The investigation is being led by the Southern District of Ohio Financial and Electronic Crimes Task Force, a partnership that includes the U.S. Secret Service, Ohio Bureau of Criminal Identification and local law enforcement agencies, including West Carrollton police. They are working with Ohio EPA on this case.
“The U.S. Secret Service, as a matter of policy, does not comment on active investigations,” said Kevin Dye, a spokesman for the Secret Service.
Rauch has faced accusations of mishandling fill material before. Rauch had all his contracts with the city of Dayton terminated in 2014 and didn’t do work for the city for several years after the city found Rauch’s workers used improper fill material after home demolitions, a Dayton Daily News investigation found last year.
Rauch has since resumed contracting with the city and was paid $267,320 for work in 2016 and 2017.
He was also involved in a legal battle with the company that was supposed to redevelop the former Dayton Daily News building, which resulted in Rauch getting ownership of the land and selling it to the city for $450,000.
West Carrollton site still closed
More than 30 tons of illegal materials were removed from West Carrollton-owned property that the city was allowing four contractors — including Rauch — to use for dumping in 2016.

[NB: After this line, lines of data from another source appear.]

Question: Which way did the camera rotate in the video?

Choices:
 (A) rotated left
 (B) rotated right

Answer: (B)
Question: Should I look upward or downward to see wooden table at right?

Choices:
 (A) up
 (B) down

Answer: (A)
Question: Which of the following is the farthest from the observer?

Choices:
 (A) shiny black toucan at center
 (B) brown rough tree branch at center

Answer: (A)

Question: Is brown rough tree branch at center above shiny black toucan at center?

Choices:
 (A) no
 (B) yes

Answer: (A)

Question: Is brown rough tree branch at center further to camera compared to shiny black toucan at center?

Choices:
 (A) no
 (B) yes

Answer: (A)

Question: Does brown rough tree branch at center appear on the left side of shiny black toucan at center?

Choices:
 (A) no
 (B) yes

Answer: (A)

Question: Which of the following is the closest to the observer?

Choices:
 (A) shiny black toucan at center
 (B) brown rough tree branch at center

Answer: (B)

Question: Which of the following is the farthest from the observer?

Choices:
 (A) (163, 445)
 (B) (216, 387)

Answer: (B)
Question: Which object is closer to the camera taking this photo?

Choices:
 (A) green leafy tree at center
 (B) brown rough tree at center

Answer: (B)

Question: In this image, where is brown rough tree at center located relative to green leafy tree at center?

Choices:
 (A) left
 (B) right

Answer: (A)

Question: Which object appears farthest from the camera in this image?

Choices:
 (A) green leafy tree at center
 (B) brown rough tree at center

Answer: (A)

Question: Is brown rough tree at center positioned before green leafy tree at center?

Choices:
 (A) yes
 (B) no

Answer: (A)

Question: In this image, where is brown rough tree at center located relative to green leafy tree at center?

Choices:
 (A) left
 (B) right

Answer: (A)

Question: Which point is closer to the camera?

Health officials closed the 30-acre site at 4000 Hydraulic Road in February of that year after the illegal activities were discovered. A criminal investigation followed.
“They were one of the four” contractors, West Carrollton City Manager Brad Townsend said of Rauch. “We suspected it was one of the four that were permitted to do that.
“And, according to the investigation, it was Rauch,” he added. “So we’ll see how it shakes out. But we’re pleased that they got to the bottom of it.”
At the time, the city was working to fill the land with legal material to redevelop it for future recreational use. The city initially estimated clean-up costs to be between $350,000 and $700,000.
However, it paid about $6,600 to Ohio Operating Engineers for the project after that company basically volunteered time and services, Townsend said.
The city also invested about $45,000 in security at the Hydraulic Road site, and is looking to recoup all costs associated with clean up and security work, Townsend said.
The site has never reopened to the public, he added.